Since this seems to be a touchy subject, I'd like to make a couple suggestions:

  1. Edit the repo description to mention that maintainers are needed.
  2. Edit the README to the same effect.
  3. Create or modify the issue and pull request templates to mention that maintainers are needed and changes may take extra time (or something to that effect).

This pinned issue is helpful, but I just didn't notice it when submitting a PR.

Any news? Have you found someone?

@garyburd while I don't necessarily want to throw my hat in the ring for the role of maintainer of this project, we rely on it for both open source and commercial projects in the organization I work for. (https://github.com/sensu/sensu-go) As such I have a vested interest in seeing the project live on, and so does the company I work for.

I'd be interested in assisting with critical bug fixes, security issues, reviewing pull requests, and possibly funding (I have no direct control over funding, but could advocate for it if it would help the project stay alive).

I'm not interested in implementing new features, as I feel the feature set of websockets is good enough. I'm also not interested in triaging issues or trimming the issue backlog (and that's why I don't want to step up to be a maintainer, if that's an expected maintainer function). I also feel like the websocket library is in a pretty good place as things stand, so I wouldn't be surprised if my help isn't needed.

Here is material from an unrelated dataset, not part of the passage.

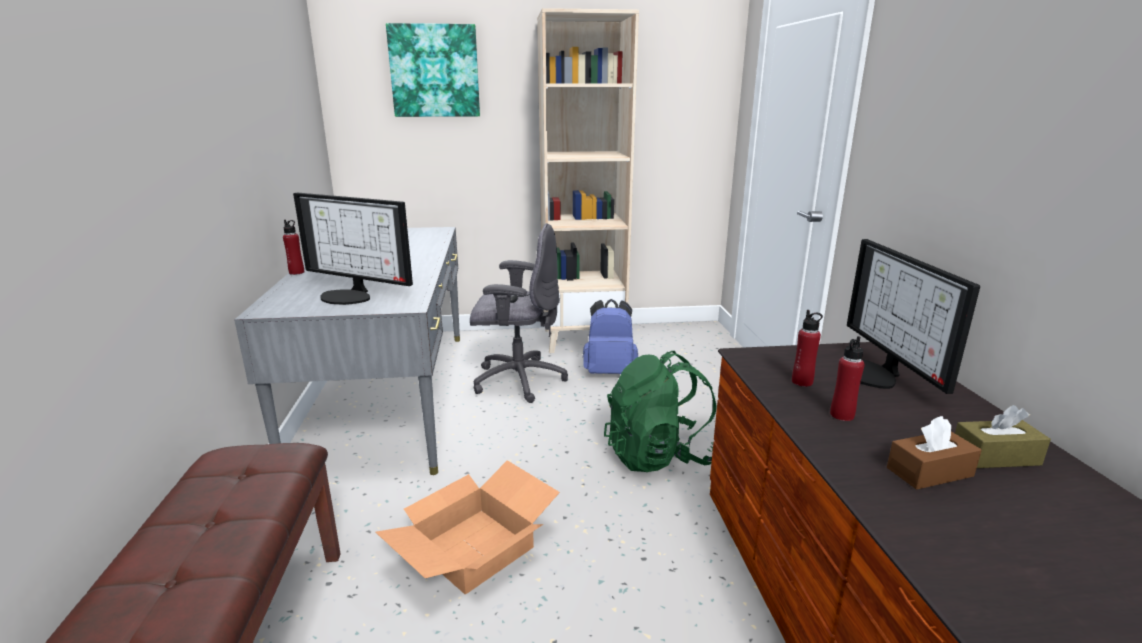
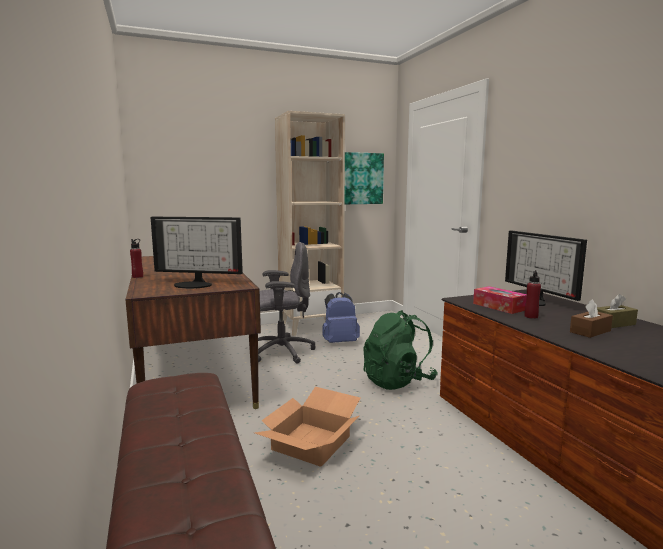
camera: 15 degrees left, 10 degrees down
(389, 396) = (192, 370): grey desk -> brown desk
(434, 71) = (207, 149): picture -> picture (359, 178)
(802, 382) = (499, 306): red bottle -> tissue box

But if something needs doing to keep the lights on, you have my support. Feel free to reach out, or have Kamil feed me some tasks (I work with him in maintaining another legacy project already).

Cheers ✌️

Any news? 🙁

Willing to help maintain this

commented

任何新闻?🙁

its a maintenance-only repo, no new development targets, i understand.

Hello, I am also willing to help maintain this.

@XFrankly wrote:
its a maintenance-only repo, no new development targets, i understand.

Seems like major versions can be considered given the following the following regarding "version 2.0s":

gorilla/mux#659

The major libraries — mux (https://github.com/gorilla/mux), schema (https://github.com/gorilla/schema), handlers (https://github.com/gorilla/handlers), and sessions (https://github.com/gorilla/sessions) — are all reasonably mature libraries, but ongoing stewardship around bug triage, feature enhancements, and potential "version 2.0s" are all possibilities.

The Gorilla project has been archived, and is no longer under active maintainenance. You can read more here: https://github.com/gorilla#gorilla-toolkit

commented

@elithrar thanks for the link. It looks like there are new maintainers for the Gorilla projects. I'm very happy to see this! Wishing you all capable developers a happy continuation and collaboration.

Has the Gorilla project found a new maintainer? 🎉This is exciting news, is there an announcement anywhere about the future direction of the project?